**Passage for review:**

....................

One of the critical deficits Intel has to its competition in its server platform is core count – other companies are enabling more cores by one of two routes: smaller cores, or individual chiplets connected together. At its Architecture Day 2021, Intel has disclosed features about its next-gen Xeon Scalable platform, one of which is the move to a tiled architecture. Intel is set to combine four tiles/chiplets through its fast embedded bridges, leading to better CPU scalability at higher core counts. As part of the disclosure, Intel also expanded on its new Advanced Matrix Extension (AMX) technology, CXL 1.1 support, DDR5, PCIe 5.0, and an Accelerator Interfacing Architecture that may lead to custom Xeon CPUs in the future.

What is Sapphire Rapids?

Built on an Intel 7 process, Sapphire Rapids (SPR) will be Intel’s next-generation Xeon Scalable server processor for its Eagle Stream platform. Using its latest Golden Cove processor cores which we detailed last week, Sapphire Rapids will bring together a number of key technologies for Intel: Acceleration Engines, native half-precision FP16 support, DDR5, 300-Series Optane DC Persistent Memory, PCIe 5.0, CXL 1.1, a wider and faster UPI, its newest bridging technology (EMIB), new QoS and telemetry, HBM, and workload specialized acceleration.

....................

**Information:**
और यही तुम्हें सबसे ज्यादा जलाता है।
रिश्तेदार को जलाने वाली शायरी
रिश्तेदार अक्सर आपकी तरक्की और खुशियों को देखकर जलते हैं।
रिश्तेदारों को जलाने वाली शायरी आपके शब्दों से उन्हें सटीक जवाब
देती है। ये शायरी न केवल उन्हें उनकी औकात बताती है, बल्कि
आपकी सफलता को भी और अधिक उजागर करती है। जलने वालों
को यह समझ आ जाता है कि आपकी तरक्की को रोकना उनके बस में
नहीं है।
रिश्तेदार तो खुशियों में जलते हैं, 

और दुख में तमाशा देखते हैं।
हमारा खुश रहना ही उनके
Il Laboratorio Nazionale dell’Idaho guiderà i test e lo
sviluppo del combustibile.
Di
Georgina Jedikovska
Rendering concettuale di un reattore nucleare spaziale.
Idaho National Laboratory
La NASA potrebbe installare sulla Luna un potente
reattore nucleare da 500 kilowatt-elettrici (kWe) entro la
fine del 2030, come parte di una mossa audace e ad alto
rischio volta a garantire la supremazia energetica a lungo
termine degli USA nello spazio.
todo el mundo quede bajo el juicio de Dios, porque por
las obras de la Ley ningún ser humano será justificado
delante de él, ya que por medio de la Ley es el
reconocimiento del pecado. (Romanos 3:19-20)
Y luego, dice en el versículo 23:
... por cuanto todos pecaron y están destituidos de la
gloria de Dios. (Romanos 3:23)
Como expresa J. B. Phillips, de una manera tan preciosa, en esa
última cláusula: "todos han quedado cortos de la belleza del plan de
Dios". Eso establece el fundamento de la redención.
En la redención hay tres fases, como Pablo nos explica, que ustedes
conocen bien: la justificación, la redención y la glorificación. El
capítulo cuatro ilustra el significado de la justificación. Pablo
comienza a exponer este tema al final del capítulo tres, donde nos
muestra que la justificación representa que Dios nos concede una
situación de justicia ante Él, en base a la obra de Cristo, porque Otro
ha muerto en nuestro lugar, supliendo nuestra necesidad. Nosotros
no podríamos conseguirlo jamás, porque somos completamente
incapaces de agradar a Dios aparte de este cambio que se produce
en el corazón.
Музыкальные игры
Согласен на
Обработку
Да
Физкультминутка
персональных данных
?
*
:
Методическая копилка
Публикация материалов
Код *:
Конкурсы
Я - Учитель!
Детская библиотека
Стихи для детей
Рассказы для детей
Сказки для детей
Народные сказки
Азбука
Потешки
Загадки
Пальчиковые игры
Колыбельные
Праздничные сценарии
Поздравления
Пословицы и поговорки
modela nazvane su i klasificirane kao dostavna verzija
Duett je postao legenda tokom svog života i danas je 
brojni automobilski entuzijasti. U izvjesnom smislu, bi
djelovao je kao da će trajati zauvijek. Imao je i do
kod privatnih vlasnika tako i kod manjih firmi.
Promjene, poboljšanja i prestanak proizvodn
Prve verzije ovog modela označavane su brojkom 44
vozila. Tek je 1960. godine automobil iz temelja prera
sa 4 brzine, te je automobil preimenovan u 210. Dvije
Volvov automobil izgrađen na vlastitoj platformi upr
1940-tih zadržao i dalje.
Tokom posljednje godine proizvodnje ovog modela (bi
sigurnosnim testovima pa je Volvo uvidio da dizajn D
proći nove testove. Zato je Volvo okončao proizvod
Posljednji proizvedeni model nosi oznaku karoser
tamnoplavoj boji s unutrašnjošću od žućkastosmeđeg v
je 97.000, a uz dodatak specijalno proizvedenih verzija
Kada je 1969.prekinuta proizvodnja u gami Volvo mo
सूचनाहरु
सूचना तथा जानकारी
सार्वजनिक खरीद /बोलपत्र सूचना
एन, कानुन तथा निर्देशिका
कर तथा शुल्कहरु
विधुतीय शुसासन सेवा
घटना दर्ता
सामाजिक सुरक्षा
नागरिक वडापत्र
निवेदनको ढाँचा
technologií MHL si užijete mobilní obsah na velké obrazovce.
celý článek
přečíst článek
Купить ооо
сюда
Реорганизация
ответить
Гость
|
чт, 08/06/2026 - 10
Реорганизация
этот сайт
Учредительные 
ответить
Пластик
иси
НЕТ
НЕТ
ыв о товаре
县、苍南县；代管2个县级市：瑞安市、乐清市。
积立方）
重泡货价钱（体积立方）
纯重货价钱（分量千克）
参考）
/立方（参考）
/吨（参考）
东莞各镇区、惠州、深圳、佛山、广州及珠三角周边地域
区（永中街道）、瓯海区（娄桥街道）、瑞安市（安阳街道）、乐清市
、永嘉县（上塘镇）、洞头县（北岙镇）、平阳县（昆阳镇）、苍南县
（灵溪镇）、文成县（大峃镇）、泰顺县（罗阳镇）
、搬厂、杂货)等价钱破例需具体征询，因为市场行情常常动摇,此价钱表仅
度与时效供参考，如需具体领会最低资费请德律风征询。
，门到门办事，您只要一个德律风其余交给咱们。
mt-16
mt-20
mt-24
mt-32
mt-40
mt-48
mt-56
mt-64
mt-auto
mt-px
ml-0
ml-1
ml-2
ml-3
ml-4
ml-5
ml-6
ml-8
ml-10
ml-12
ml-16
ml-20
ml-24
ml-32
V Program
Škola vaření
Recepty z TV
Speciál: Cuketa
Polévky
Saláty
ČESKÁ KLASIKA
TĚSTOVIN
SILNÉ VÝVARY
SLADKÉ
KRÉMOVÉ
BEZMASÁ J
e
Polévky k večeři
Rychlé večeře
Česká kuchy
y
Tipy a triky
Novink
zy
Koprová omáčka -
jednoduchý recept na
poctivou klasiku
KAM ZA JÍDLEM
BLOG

....................

In the Sapphire Rapids passage, which Intel process will the processor be built on?

**Response to this exercise:** Intel 7